Was aber wäre beim Gegner aus Darmstadt noch möglich, wenn diese Saison ausnahmsweise auf 38 statt 34 Spiele geweitet würde? Unter Trainer Torsten Frings, der mindestens noch genauso viel Spieler ist wie Dardai, haben die "Lilien" einen mysteriösen Aufschwung hingelegt und drei der letzten vier Spiele gewonnen. Frings hat Auftritte hilfloser Überforderung in eine grimmige Freude verkehrt, Teams wie den HSV, Schalke oder die Saison-Überraschung aus Freiburg schlecht aussehen zu lassen.

Hertha ist auf der Suche nach Indizien für Europa

Dass die Darmstädter Fußball arbeiten können, war ein offenes Geheimnis. Noch vor Wochen wäre Dardai hier bestens mit dem Hünen Beyer beraten gewesen, um den Luftraum über Südhessen gegen die langen Bälle des Gastgebers abzusichern. Unter Frings sieht es Darmstadt allerdings nicht mehr nur auf die nächste Keilerei ab. Technisch beschlagen sind die Darmstädter Angriffe neuerdings, rollen mit Willen und Tempo über die Flügel. "Das ist eine Mannschaft, an der du dich messen kannst", sagt Dardai. "Sie haben sich unter dem neuen Trainer entwickelt, sind gut drauf und spielen ohne Druck. Da darfst du nicht sagen: Das ist ja nur Darmstadt."

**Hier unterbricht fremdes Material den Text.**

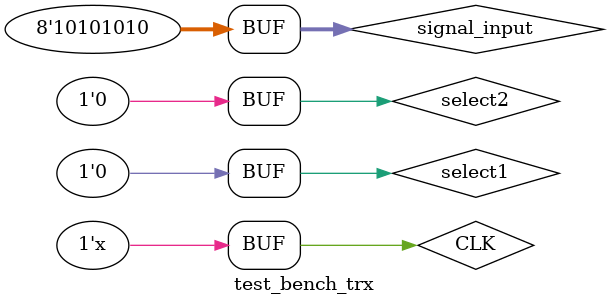
<source format=v>
`timescale 1ns / 1ps


module test_bench_trx;

	// Inputs
	reg [7:0] signal_input;
	reg select1;
	reg select2;
	reg CLK;
 
	// Outputs
	reg [7:0]signal_output;

	// Instantiate the Unit Under Test (UUT)
	Transmitter_Receiver uut (
		.signal_input(signal_input), 
		.signal_output(signal_output), 
		.select1(select1), 
		.select2(select2), 
		.CLK(CLK)
	);
always begin
		#100 CLK=~CLK;
    end
	initial begin
		// Initialize Inputs
		signal_input = 0;
		select1 = 0;
		select2 = 0;
		CLK = 0;

		// Wait 100 ns for global reset to finish
		#180;
		
		
		signal_input = 8'b10101010;
		select1 = 2'b01;
		select2 = 0;
		CLK = 0;

		// Wait 100 ns for global reset to finish
		#180;
		
		signal_input = 8'b10101010;
		select1 = 2'b10;
		select2 = 2'b10;
		CLK = 0;

		// Wait 100 ns for global reset to finish
		#1500;
		
        
		// Add stimulus here

	end
      
endmodule


</source>
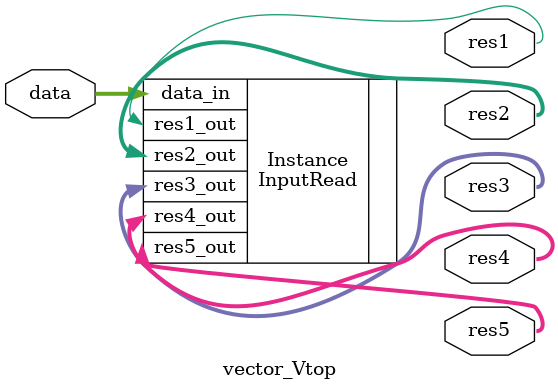
<source format=v>
`timescale 1ns / 1ps


module vector_Vtop(
    input  [7:0] data,
    output       res1,
    output [3:0] res2,
    output [0:7] res3,
    output [7:0] res4,
    output [7:0] res5
    );
    
InputRead Instance(.data_in(data),  .res1_out(res1),
                   .res2_out(res2), .res3_out(res3),
                   .res4_out(res4), .res5_out(res5));

endmodule

</source>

Alles richtig. Für die Berliner bleibt es allerdings – mit Verlaub – nur der SV Darmstadt 98. Für den der Abstiegskampf nun auch vorbei ist: Mit dem 0:1 gegen die Bayern am vergangenen Wochenende stand der Abstieg fest. Und alles andere als drei Punkte gegen den Tabellenletzten wäre kein Indiz für die europäische Eignung der Berliner. "Wenn du keine Punkte holst, hast du das nicht verdient", formuliert Dardai. Herthas Manager Michael Preetz will noch gar nicht so weit schauen. "Wir gehen das Spiel bei allen personellen Schwierigkeiten optimistisch an", sagt Preetz. Manchmal gibt es ja auch ohne Babysitter einen schönen Nachmittag.